Bodnar: Da spielen zwei Mannschaften gegeneinander. Aber in einem Team kicken elf, im anderen nur acht Spieler. Das kleinere Team kann gewinnen, aber es muss strategisch vorgehen und auch ein bisschen Glück haben. In Polen sehen wir schon jetzt, dass Behörden nicht zur Verantwortung gezogen werden, weil die regierende Partei die Staatsanwaltschaft kontrolliert.
Durch freie Wahlen kann Polen wieder den Weg zur Demokratie beschreiten.
profil: In Polen ist der Oberstaatsanwalt gleichzeitig Justizminister. Wären Ermittlungen, wie sie hierzulande gegen Sebastian Kurz eingeleitet wurden, denkbar?
Bodnar: Keine Chance. Journalisten haben immer wieder Anschuldigungen gegen Minister ans Licht gebracht. Aber Staatsanwälte haben die Fälle entweder fallengelassen oder so lange hinausgezögert, bis sich niemand mehr daran erinnern konnte.
profil: Was passiert, wenn einzelne Staatsanwälte da nicht mitspielen wollen?
Bodnar: Es gibt verschiedene Methoden der Bestrafung. Etwa ein Disziplinarverfahren, aber auch die Herabstufung von einem
höheren auf einen niedrigeren Posten. In Polen gibt es ehemalige hochrangige Staatsanwälte, die jetzt auf Bezirksebene arbeiten. Die haben sich zuvor mit organisierter Kriminalität befasst und beschäftigen sich jetzt mit dem Diebstahl von Fahrrädern.
profil: Die PiS stilisiert sich als Verteidigerin der sogenannten traditionellen Familie. Aber welche Ziele hat diese Partei wirklich?

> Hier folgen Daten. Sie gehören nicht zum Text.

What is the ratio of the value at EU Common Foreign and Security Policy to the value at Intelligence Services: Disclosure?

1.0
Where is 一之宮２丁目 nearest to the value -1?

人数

Bodnar: PiS ist ein Bündnis mit der katholischen Kirche eingegangen. Daraus resultiert ihr Programm, das auf einer konservativen Agenda und dem Schutz von Familie und Tradition baut. Aber der eigentliche Zweck der Allianz ist es, an der Macht zu bleiben. Die Ideologie dient vornehmlich dazu, den Gegner anzugreifen. Deswegen der Hass gegen die LGBT-Gemeinde, die strengen Abtreibungsgesetze und die Angriffe auf Flüchtlinge. Derzeit wird diskutiert, ob der Lehrplan an öffentlichen Schulen angepasst werden soll, damit religiöse und patriotische Themen stärker im Mittelpunkt stehen. Die Regierung spricht häufig vom Schutz von Kindern und der Familie. Aber in Wahrheit tut sie viel zu wenig, etwa im Bereich der Kinderpsychologie. Aber auch gegen Pädophilie in der Kirche. Warum auch? Dann müsste sie sich gegen den eigenen Verbündeten stellen.
profil: Wenn wir nach Polen blicken, üben wir uns gerne in Schwarzmalerei. Wo sehen Sie Freiräume?

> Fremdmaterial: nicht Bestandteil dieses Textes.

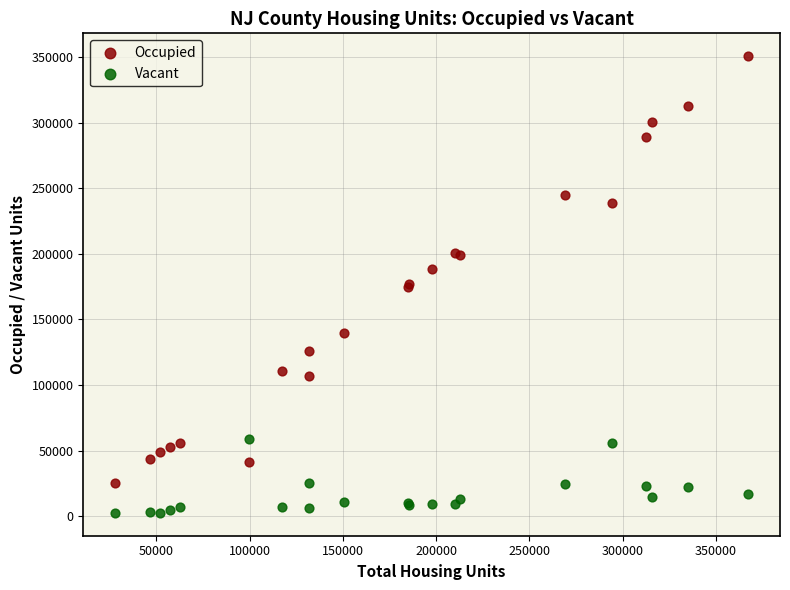

Which series contains the lowest Y value?

Vacant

Bodnar: Viele Richter zeigen professionelle Integrität. Insbesondere auf lokaler Ebene ist die polnische Opposition stark. Sie stellt in fast allen größeren Städten den Bürgermeister. Wir haben außerdem bedeutende freie Medien. Das Bild ist vielfältiger, als man denkt. Durch freie Wahlen kann Polen wieder den Weg zur Demokratie beschreiten.
profil: 2023 finden Parlamentswahlen statt.
Bodnar: Es werden die wichtigsten Wahlen in der polnischen Geschichte sein.
Adam Bodnar, 44,
hat Jus in Warschau und Budapest studiert. Von 2015 bis 2021 war er polnischer Ombudsmann, eine von der Regierung unabhängige Institution zum Schutz der Bürgerrechte. In dieser Rolle kritisierte Bodnar Angriffe auf Justiz, Minderheiten sowie unabhängige Journalisten. Seit 19. Juli ist er Dekan der juristischen Fakultät der Universität für Sozial- und Geisteswissenschaften (SWPS) in Warschau.